① Allocate job 4 with a memory size of 6k, and the result is shown in the figure below:
There are three free areas in the original memory, the sizes are 5k, 12k, and 96k, and the memory occupied by job 4 is 6k. Therefore, according to the first adaptation method, job 4 should be allocated to the memory with a free area of 12k. After the free area is allocated The remaining size is 6. The result is consistent with the above figure.
② Recycling job 3, input 4 3, the result is shown in the figure below:
After reclaiming job 3, the location of 10k-14k in the memory becomes a free area.
③ Recycling job 2, input 4 2, the result is shown in the figure below:
Because there are free areas before and after job 2, after recycling job 2, the free areas are merged. The starting address is 20K, the ending address is 128K, and the size of the free area is 108K.
3) The next adaptation algorithm
In order to see the initial memory allocation of the next adaptation algorithm is as follows:
After using the first adaptation method to allocate 8k memory space for job 8, 50k-58k is occupied, and job 8 is the location of the last allocation:
Use the next adaptation method to allocate 2k memory space for job 9, and input 6 9 2;
Because job 8 is the location of the last allocation: so start from here to find space for allocation, and job 9 is allocated after job 8, the starting position is 58k, and the ending position is 60k.
Recycling is no longer demonstrated.
4) Best Adaptive Algorithm
To see the difference between best-fit and first-fit algorithms, the initial memory allocation is as follows:
The form is as follows:
| 0-10k |
idle |
10k |
| 10k-14k |
homework 3 |
4k |
| 14k-22k |
idle |
8k |
| 22k-28k |
homework 2 |
6k |
| 28k-128k |
idle |
100k |
① Allocate job 4 with a memory size of 6k, and the result is shown in the figure below:
There are three free areas in the original memory, the sizes are 10k, 8k, and 100k, and the memory occupied by job 4 is 6k. Therefore, according to the best fit method, job 4 should be allocated to the memory with a free area of 8k. The remaining size of the free area after allocation is 2k. The result is consistent with the above figure.
② Recycling job 3, input 4 3, the result is shown in the figure below:
After reclaiming job 3, the free area vacated by job 3 is merged with the previous free area, and the position of 0k-14k in the memory becomes the free area.
③ Recycling job 2, input 4 2, the result is shown in the figure below:
Because there are free areas before and after job 2, after recycling job 2, the free areas are merged. The starting address is 20K, the ending address is 128K, and the size of the free area is 108K.

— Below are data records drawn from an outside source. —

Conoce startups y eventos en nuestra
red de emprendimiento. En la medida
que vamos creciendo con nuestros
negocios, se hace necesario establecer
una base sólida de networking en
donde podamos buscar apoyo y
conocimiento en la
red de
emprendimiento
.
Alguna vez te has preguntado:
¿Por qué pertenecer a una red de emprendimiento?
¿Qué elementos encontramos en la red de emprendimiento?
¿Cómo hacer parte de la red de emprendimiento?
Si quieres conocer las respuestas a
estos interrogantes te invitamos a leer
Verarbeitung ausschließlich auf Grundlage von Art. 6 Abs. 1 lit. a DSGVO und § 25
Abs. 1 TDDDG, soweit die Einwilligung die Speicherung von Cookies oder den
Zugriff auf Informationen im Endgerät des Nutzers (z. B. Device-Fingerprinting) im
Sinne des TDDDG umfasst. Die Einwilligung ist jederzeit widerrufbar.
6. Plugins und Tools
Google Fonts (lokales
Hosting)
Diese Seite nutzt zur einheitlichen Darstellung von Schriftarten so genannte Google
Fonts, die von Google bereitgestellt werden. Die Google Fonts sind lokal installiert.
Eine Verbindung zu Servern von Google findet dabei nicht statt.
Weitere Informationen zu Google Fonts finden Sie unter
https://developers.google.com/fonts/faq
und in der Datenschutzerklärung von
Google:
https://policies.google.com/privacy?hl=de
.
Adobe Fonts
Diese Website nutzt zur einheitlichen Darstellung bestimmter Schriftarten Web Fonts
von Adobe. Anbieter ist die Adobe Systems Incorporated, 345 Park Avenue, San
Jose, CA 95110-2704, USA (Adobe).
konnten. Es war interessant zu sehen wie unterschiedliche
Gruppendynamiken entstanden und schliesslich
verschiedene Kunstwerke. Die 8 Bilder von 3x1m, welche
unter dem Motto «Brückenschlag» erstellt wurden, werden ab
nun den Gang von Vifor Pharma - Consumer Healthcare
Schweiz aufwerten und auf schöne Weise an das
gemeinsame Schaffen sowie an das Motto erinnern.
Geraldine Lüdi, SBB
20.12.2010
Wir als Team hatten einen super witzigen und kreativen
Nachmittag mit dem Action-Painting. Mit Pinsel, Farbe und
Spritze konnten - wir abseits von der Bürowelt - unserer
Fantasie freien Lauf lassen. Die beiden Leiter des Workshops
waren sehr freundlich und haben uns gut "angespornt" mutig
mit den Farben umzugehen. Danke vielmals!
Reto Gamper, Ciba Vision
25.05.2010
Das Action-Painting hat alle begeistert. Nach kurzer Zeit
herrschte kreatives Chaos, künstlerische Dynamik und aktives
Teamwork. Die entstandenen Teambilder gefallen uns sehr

1.6 Experiment experience ( problems and solutions encountered in the experiment )
Experimental Reflection and Idea Gathering
- This program uses the linked list structure to simulate the memory block. There will be some problems involving null pointers in the linked list (the node after the last node). It is better to use the circular linked list structure to simulate the memory distribution, so that the allocation can be simpler. , but the loop condition needs to be modified. Here is a node added to avoid the problem of null pointers.
- The ideas of the first adaptation and the next adaptation are basically the same, mainly because the initial search nodes are different. The initial node for the first adaptation is first, and the initial node for the next adaptation is pre. After each job application, the location needs to be recorded for the next assignment of the next adaptive algorithm.
- When reclaiming memory, you need to pay attention to the problem of the tail node of the free area linked list.